先日、茨城県つくば市で、医療問題弁護団・研究会全国交流集会がありました。
年1回、医療事故問題について研究発表などを行う、全国の医療問題に携わる弁護士の交流集会です。
今年のテーマは「術後管理」でした。
手術などをした後、縫合不全により合併症が生じた場合の対応などについて研究発表がなされ、とても勉強になりました。
以前、このコラムで、縫合不全のケースは過失の追及が難しいと書きました。
これは、今回の交流集会でもあらためて確認されていました。
縫合不全自体は、人間の生理的機能が理由で、医師に過失がなくても一定割合で発生してしまうものだからです。
だからといって、縫合不全が生じたケースが、全て過失を争えなくなるわけではありません。

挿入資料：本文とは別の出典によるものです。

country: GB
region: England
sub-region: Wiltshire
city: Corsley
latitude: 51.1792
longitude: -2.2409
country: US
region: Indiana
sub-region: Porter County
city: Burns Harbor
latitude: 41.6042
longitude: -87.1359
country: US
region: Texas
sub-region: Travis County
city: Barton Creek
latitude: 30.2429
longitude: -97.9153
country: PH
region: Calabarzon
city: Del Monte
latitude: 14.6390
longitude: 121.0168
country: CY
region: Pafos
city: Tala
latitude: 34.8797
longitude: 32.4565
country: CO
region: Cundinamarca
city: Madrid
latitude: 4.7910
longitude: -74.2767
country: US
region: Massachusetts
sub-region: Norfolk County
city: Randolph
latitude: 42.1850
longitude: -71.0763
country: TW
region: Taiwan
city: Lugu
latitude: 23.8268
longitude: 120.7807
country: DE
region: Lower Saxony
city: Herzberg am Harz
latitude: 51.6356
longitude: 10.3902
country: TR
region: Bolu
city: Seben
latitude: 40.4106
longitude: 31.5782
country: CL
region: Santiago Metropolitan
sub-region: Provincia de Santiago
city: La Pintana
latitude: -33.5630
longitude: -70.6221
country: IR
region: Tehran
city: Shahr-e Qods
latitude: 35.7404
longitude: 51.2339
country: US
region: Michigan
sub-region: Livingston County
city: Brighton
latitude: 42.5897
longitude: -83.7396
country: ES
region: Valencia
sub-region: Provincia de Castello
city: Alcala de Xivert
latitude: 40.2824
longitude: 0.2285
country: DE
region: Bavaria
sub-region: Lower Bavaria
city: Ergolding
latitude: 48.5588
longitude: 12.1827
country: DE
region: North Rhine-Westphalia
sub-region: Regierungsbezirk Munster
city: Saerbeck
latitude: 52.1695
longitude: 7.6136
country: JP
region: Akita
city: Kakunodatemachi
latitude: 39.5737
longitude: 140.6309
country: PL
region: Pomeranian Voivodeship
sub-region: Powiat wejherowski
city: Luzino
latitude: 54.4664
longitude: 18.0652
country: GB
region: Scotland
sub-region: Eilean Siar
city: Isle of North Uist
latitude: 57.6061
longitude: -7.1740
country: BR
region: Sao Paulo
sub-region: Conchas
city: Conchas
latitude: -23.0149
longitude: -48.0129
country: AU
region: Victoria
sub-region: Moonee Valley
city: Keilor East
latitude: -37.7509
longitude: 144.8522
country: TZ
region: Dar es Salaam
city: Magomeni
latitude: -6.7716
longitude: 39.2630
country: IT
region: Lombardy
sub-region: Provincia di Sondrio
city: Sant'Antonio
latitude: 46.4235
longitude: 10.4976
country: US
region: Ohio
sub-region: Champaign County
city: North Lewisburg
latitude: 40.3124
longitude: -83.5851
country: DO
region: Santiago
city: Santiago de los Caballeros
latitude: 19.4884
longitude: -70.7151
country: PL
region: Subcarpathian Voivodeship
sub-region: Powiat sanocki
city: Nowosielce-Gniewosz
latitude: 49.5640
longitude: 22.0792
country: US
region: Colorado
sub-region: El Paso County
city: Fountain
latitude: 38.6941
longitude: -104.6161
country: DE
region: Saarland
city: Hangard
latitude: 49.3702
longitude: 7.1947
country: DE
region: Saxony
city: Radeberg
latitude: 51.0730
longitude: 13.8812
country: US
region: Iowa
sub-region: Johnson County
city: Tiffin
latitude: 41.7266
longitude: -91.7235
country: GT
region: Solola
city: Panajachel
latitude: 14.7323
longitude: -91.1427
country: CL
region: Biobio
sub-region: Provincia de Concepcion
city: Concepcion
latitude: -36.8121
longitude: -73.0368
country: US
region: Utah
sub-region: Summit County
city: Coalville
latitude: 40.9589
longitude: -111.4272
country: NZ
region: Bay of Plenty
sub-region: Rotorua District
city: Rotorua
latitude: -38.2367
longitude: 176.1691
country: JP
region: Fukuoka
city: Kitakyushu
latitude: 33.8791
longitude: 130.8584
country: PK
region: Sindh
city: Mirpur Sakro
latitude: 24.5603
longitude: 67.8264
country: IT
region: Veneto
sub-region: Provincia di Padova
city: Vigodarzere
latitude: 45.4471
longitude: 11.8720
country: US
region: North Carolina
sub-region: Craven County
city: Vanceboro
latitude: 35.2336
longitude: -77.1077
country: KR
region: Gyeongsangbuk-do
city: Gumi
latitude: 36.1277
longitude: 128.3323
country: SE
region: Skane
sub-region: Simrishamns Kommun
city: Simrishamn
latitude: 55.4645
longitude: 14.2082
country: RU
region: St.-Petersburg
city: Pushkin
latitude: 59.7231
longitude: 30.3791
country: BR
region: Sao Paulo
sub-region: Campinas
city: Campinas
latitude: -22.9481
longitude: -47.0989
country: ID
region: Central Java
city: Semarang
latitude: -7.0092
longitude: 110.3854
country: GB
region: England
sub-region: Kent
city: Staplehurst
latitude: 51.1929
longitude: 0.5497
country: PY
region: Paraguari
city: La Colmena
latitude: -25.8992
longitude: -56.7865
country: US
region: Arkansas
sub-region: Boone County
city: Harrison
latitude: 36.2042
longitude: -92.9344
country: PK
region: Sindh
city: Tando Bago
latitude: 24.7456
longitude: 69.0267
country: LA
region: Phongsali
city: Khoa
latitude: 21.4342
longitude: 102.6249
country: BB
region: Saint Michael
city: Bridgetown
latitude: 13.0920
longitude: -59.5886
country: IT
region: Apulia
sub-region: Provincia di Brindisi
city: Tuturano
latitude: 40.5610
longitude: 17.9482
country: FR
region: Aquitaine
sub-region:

縫合不全が生じることを予想していたかどうか、縫合不全が生じた場合にすぐ対処できるような準備をしていたかどうか、縫合不全が生じたことをすぐ発見できたかどうか、縫合不全を発見した後に直ちに適切な処置を行ったかどうかといった、縫合不全が生じた場合にその後どれだけ適切に対処したかという点で、医師の責任を追及できる可能性があるのです。
一般的な感覚としては、縫合不全があったと聞けば、「きちんと縫合するのが当然であり、縫合不全が起きるのはミスに決まっている」と思いたくなるところですし、そのお気持ちもよくわかります。
ですが、ここにこだわってしまうことは、実は医師に無理を要求するばかりとなってしまい、また、責任追及の可能性を失わせてしまうことにもなりかねないのです。
このように、医療事件では、ポイントとなるべき着目点を適切に見極めれば、責任追及が可能になるという場合もあります。
みなさんも、医療事件で相談される際には、あまり一点に絞って責任追及を考えるのではなく、広い視点をもって考えていただければと思います。